Inference Server (with Atlas 300I Duo Inference Cards)

Affinity scheduling is supported by the inference server (with Atlas 300I Duo inference cards). A maximum of four Atlas 300I Duo inference cards can be inserted into an Atlas 800 inference server (model 3000), and each Atlas 300I Duo inference card has two Ascend AI processors. When you deliver a job YAML on an inference server (with Atlas 300I Duo inference cards), you can use duo to specify the Atlas 300I Duo inference card, npu-310-strategy to specify the scheduling mode, and distributed to specify the scheduling policy. For details about the parameters, see Table 1.

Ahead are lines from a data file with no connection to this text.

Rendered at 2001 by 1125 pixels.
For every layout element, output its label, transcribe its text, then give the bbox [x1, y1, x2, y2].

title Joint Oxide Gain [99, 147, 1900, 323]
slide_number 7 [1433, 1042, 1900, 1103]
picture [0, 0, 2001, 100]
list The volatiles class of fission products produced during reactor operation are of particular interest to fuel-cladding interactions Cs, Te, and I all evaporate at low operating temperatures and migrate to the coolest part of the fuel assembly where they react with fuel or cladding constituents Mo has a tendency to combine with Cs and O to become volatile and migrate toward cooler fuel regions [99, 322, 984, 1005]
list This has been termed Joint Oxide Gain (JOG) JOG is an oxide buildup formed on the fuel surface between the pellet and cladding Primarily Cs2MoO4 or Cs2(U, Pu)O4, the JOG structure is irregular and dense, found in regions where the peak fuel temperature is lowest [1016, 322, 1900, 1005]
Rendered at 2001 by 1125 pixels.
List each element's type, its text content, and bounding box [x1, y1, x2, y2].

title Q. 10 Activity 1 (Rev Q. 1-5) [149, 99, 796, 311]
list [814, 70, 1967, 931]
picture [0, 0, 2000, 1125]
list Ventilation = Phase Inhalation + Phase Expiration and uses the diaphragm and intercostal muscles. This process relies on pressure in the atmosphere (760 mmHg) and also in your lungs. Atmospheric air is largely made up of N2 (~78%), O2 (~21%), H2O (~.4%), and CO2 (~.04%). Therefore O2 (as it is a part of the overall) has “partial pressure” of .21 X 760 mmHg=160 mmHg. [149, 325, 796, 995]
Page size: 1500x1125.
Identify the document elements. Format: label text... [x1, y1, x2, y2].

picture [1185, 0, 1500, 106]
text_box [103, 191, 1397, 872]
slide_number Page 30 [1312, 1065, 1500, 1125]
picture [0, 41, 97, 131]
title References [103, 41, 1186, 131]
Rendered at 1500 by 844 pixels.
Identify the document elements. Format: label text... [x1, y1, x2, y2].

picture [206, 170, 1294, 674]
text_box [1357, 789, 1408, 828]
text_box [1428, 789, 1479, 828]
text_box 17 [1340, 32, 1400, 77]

Table 1 Parameter description

Parameter

Default Value

Value Description

duo

false

  • true: Use Atlas 300I Duo inference card.
  • false: Not use Atlas 300I Duo inference card.

npu-310-strategy

chip

  • card: Schedule by inference card. The number of Ascend AI processors requested by request does not exceed 2, and the Ascend AI processor on the same Atlas 300I Duo inference card is used.
  • chip: scheduling by Ascend AI processor. The number of Ascend AI processors requested cannot exceed the maximum value supported by a single node.

distributed

false

  • true: distributed inference scheduling policy. When chip is specified, the job must be scheduled to the entire Atlas 300I Duo inference card. If the number of Ascend AI processors required by the job is an odd number, the job is preferentially scheduled to the Atlas 300I Duo inference card with one remaining AscendAI processor.
  • false: non-distributed inference scheduling policy. When chip is specified, the number of requested Ascend AI processors cannot exceed the maximum processor number on a single node.
    NOTE:

    The scheduling policy in card mode remains unchanged regardless of whether distributed inference is used.